I guess a bit of a disclaimer is needed here: Bill has included a very nice mention of this blog in the book (thanks Bill!) with a picture of me,  and his publisher sent me an advance copy of the book. I failed miserably in getting a nice quote in on time, but that is due to my own failings. I really love the book!

 

16 Clue Sudokus

I am sure everyone has seen Sudoku puzzles:  it was quite a fad a few years ago.  The puzzle begins with an 9×9 grid, partially filled with numbers from 1 to 9 (the “givens”).  The goal is to complete the grid so that that every row, column, and the nine 3×3 subgrids in the corners and center all contain the numbers 1 through 9 with no missing and none repeated.  There was a time in my life where I loved Sudoku puzzles.  I had to give them up when I started to dream solely in Sudoku.

The puzzles can be difficult or easy depending on straightforward it is to deduce missing values.  A grid with many  givens tends to be very easy, since there are few choices for missing values (though there can be hard problems with many givens and easy ones with few).  If too few values are filled in, however, the solution may not be unique, and it is a fundamental precept of puzzle-creators that the solution must be unique.  So, how many givens are needed to ensure uniqueness? It has been known for a long time that there exist problems with 17 givens that lead to unique solutions.

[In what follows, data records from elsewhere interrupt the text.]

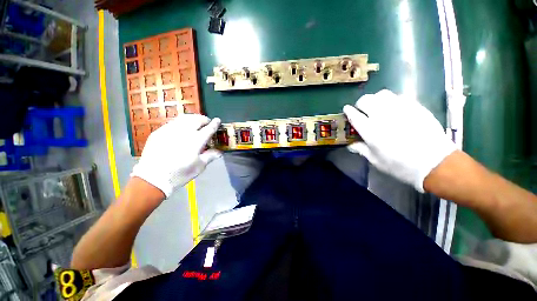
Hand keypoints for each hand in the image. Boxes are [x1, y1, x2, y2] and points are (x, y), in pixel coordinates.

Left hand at [131, 114, 221, 197]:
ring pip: (184, 118)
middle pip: (197, 119)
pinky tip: (181, 129)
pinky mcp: (159, 132)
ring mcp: (170, 130)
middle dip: (204, 119)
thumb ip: (211, 156)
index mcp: (196, 141)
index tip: (218, 120)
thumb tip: (220, 151)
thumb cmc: (180, 174)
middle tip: (207, 123)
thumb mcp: (200, 166)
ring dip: (193, 118)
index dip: (215, 124)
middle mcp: (184, 132)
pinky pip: (173, 123)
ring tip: (196, 122)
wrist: (152, 179)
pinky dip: (181, 123)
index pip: (209, 128)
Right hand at [343, 90, 455, 192]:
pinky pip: (399, 97)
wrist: (435, 163)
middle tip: (362, 110)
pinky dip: (392, 100)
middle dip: (361, 104)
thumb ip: (362, 149)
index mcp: (370, 130)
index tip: (346, 109)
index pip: (354, 115)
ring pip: (382, 94)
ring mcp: (400, 109)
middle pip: (366, 100)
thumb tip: (351, 145)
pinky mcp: (415, 107)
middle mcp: (382, 116)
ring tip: (378, 107)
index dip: (348, 111)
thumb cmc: (401, 165)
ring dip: (376, 99)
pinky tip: (394, 109)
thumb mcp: (376, 161)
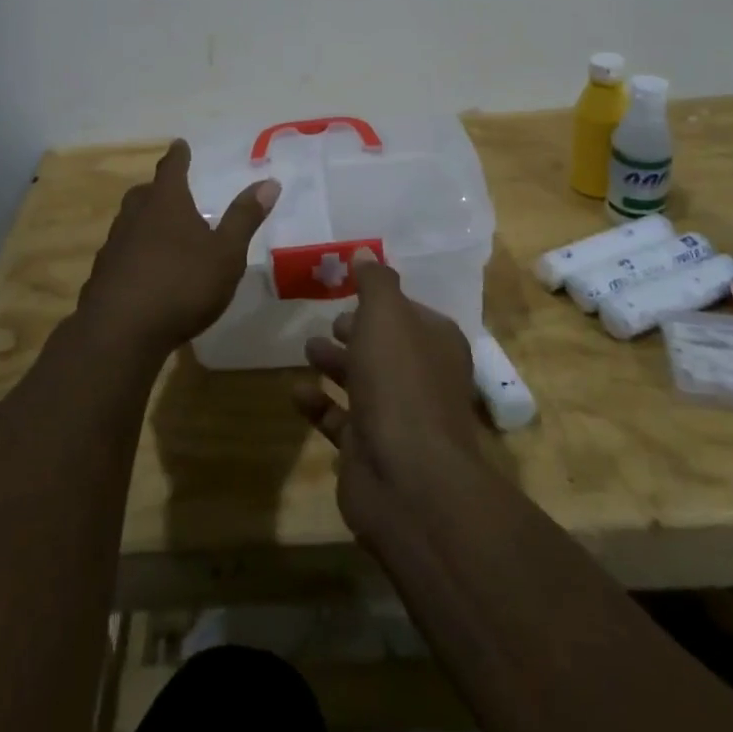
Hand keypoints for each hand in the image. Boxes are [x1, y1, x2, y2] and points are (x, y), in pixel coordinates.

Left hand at [75, 140, 278, 360]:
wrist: (120, 331)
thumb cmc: (182, 284)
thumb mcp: (226, 253)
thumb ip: (245, 218)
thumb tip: (269, 181)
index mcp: (166, 203)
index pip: (172, 168)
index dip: (178, 156)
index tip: (180, 144)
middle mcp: (135, 216)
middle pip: (145, 193)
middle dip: (158, 189)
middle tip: (171, 191)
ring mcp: (114, 245)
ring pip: (129, 222)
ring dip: (144, 221)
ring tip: (160, 230)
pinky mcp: (102, 275)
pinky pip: (121, 253)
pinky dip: (133, 253)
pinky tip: (144, 271)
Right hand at [292, 250, 486, 540]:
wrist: (407, 479)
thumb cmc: (399, 382)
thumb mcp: (386, 315)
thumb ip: (375, 282)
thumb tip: (366, 252)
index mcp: (436, 343)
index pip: (410, 312)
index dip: (382, 301)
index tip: (349, 288)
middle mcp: (422, 378)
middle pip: (386, 347)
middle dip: (357, 332)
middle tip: (328, 321)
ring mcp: (397, 418)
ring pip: (363, 382)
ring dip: (335, 364)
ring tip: (307, 349)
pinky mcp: (370, 451)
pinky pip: (340, 420)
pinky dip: (319, 404)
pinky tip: (296, 392)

Gary McGuire, Bastian Tugemann, Gilles Civario of University College Dublin proved this result is the best possible:  there is no problem with 16 givens with a unique solution.  They do this in a very interesting way:  they did an exhaustive search.  Given the number of possible solutions, it is surprising that exhaustive search works, but they were clever in organizing the search, and had access to a ridiculous amount of computational power.  This combination let them run through all the choices.  They didn’t find a 16, therefore there is not a sixteen!

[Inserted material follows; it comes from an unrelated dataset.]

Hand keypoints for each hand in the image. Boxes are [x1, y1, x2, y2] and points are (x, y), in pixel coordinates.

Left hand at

Fascinating work, and a sign of how fast computing can change how we look at research problems.  Technology Review has an article on this;  the technical report is at arXiv.

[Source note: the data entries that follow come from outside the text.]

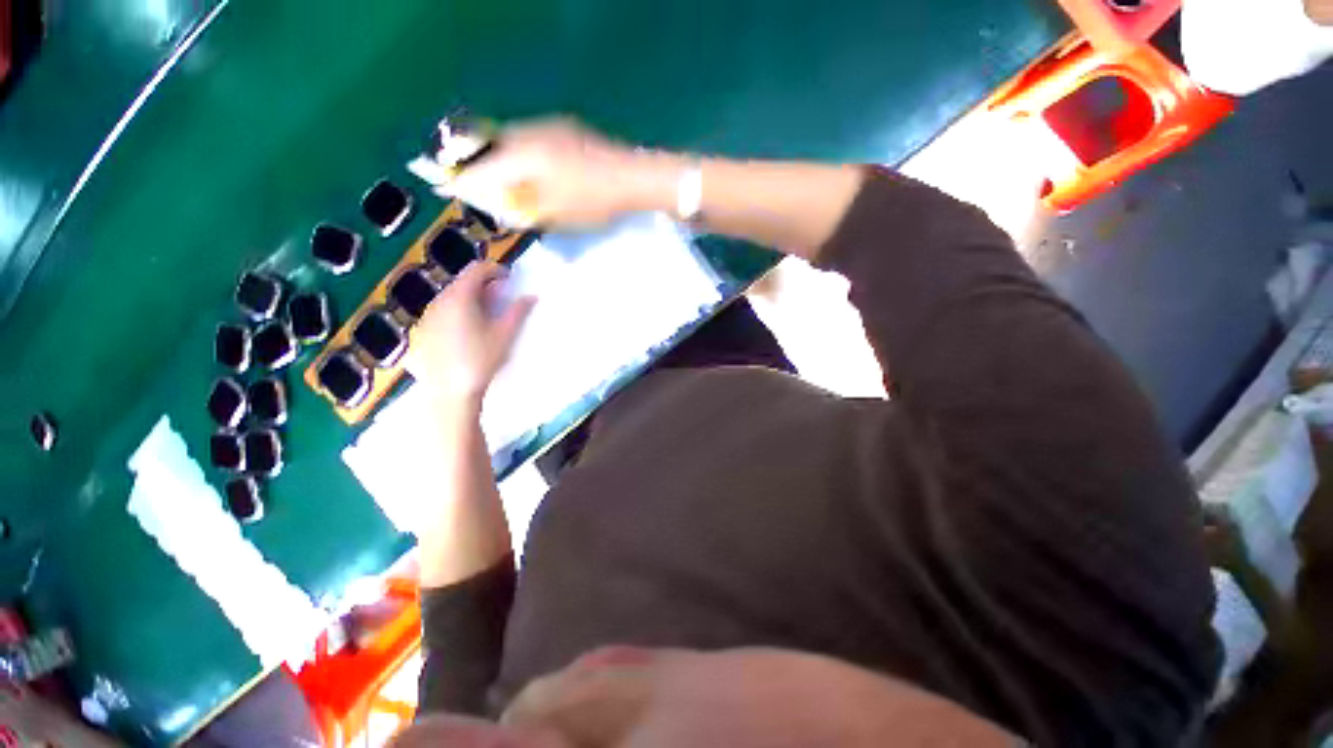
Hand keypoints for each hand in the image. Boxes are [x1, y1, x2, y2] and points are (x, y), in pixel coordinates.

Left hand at [405, 261, 534, 407]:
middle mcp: (439, 300)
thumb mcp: (505, 334)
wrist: (451, 391)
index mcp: (460, 297)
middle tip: (500, 300)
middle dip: (483, 286)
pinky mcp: (421, 330)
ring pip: (450, 297)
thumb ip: (518, 311)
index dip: (495, 270)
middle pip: (462, 282)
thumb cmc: (482, 359)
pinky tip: (466, 332)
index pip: (477, 270)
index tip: (509, 280)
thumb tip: (531, 296)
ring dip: (469, 299)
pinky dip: (456, 312)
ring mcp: (427, 315)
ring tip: (484, 317)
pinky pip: (441, 312)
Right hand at [441, 118, 681, 229]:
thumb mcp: (556, 213)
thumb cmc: (594, 201)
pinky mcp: (563, 128)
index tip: (443, 186)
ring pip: (509, 140)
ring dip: (498, 159)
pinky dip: (519, 155)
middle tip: (469, 183)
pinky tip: (526, 170)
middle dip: (476, 165)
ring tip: (497, 180)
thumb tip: (499, 204)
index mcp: (524, 156)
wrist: (632, 177)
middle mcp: (529, 133)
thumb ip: (523, 206)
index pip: (482, 167)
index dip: (462, 180)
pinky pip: (528, 139)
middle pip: (490, 147)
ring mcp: (548, 127)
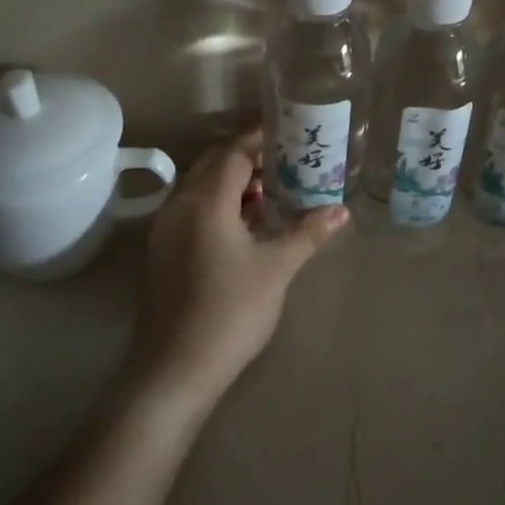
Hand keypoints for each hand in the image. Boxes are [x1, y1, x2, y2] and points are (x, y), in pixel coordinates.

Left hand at [123, 128, 348, 417]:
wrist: (173, 371)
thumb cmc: (230, 312)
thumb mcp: (277, 269)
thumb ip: (308, 233)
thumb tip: (342, 210)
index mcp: (205, 201)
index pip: (234, 153)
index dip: (260, 140)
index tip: (289, 133)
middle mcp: (179, 206)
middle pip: (213, 164)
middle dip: (247, 158)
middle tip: (284, 160)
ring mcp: (165, 230)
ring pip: (199, 188)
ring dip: (231, 182)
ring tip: (270, 191)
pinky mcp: (162, 253)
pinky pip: (191, 210)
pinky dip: (217, 204)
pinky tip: (244, 225)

Super Exciting News on Super Polynomiality of LP Formulations of the TSP Polytope

Years ago, I spent a very pleasant couple of weeks in a group debunking a claimed linear programming formulation of the Traveling Salesman Problem.  I wrote on this before, and bewailed the fact that I was not smart enough to figure out there was a general theorem there:  Yannakakis showed that no symmetric linear programming formulation of polynomial size can formulate the TSP.  The “symmetric” part of the theorem was always bothersome since it seemed an unnecessary addition.  You can make a symmetric formulation “unsymmetric” by doing something goofy in adding a useless variable or similar, but the fundamental result still holds.   Can asymmetry work on a fundamental level? I worked on trying to remove the symmetric assumption, but had no success.  That’s not surprising since Yannakakis clearly would have not included the requirement if it was easy to remove.  Yannakakis is smarter than Trick.  Therefore Trick cannot remove the requirement.  Q.E.D.  But I still tried for a while.

Fortunately, research moves on, and people learn more and more, and finally enough gets proved that smart people can figure out how to move forward.   It appears that the symmetric requirement can be removed.  Sebastian Pokutta, and his coauthors Samuel Fiorini, Serge Massar, Hans Raj Tiwary, and Ronal de Wolf have a paper that proves that any linear programming formulation (symmetric or not) of the TSP is exponentially sized super polynomial.  Sebastian’s blog post has a very nice description of some recent history (including the astonishing result that sometimes the symmetry requirement does matter) and gives pointers to both the paper and to some slides.  I have not had time to go through things thoroughly (or at all, really) but the paper seems a trove of interesting results.  I feel like starting a Ph.D. seminar next week to study it!

Between Bill Cook’s soon-to-be-released TSP book and this news, 2012 is shaping up to the be the year of the Traveling Salesman Problem!